Mr Muldoon saw we must be thankful that in spite of the catastrophe caused by the unwillingness of the American administration to use their ultimate weapons, and the results of human failings which was Watergate, there nevertheless reamins in the United States a willingness to be the leader and indeed ultimately the guardian of the free world.'

With this little sentence Muldoon elevates himself to the level of the Nuremberg guilty, alongside 'stone age' Le May, and 'basinful of bombs' Eyre. He claims that the Americans should have used nuclear weapons against the Vietnamese.

He doesn't say that the US might have, or even considered that they should have. No doubt his friend Rocky also thinks they should have.

Mr Muldoon, noted leader of the New Zealand people believes that the US should have not only caused immense civilian casualties in Vietnam (above what was achieved by B52 bombings) but also have risked Russian or Chinese nuclear retaliation.

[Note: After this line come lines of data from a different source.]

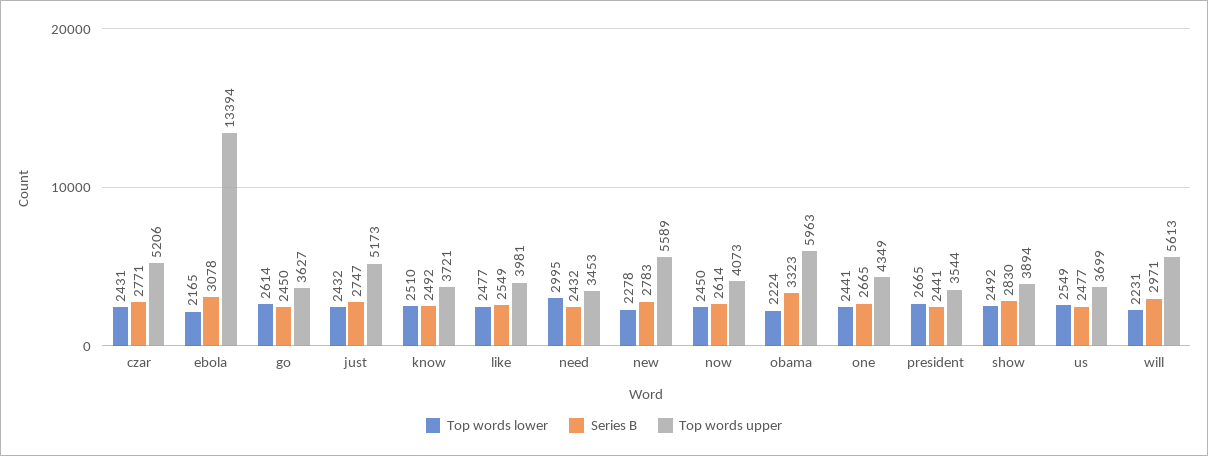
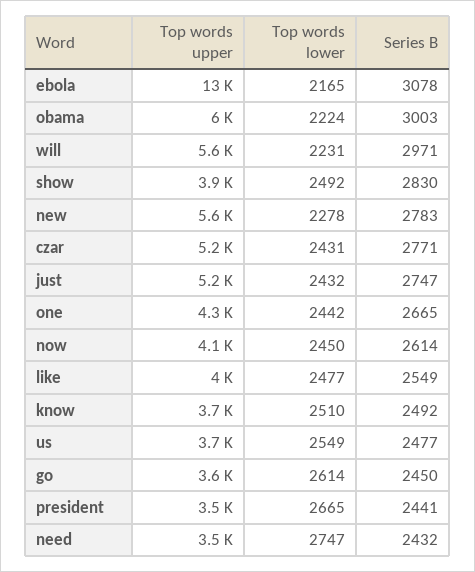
Top words lower, need: 2995 -> 2747
Series B, obama: 3323 -> 3003
Top words lower, one: 2441 -> 2442

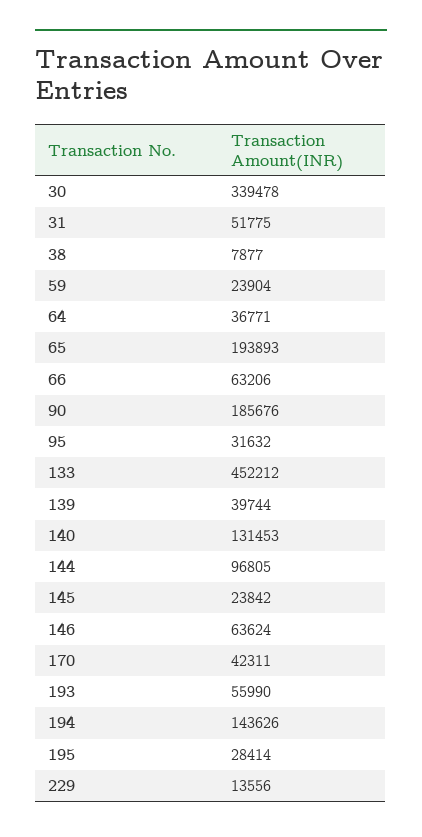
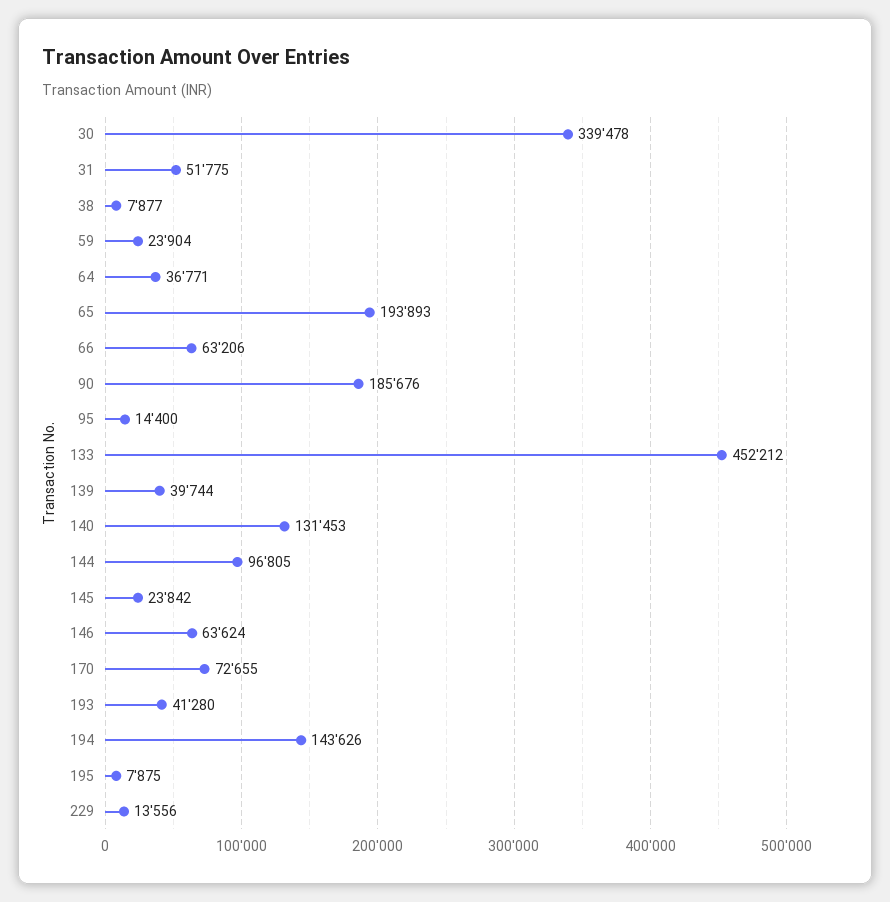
95: 31632 -> 14400
170: 42311 -> 72655
193: 55990 -> 41280
195: 28414 -> 7875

This singular lack of imagination and feeling is also evident in his writing of Vietnamese and American history. The US defeat in Vietnam was a catastrophe A catastrophe for whom - US business interests, the US army, or for Thieu, or for New Zealand business interests?

I am sure that the bulk of the American and Vietnamese people do not regard the result as a catastrophe. The Vietnamese regard it as a victory, the bulk of Americans probably as a mistake.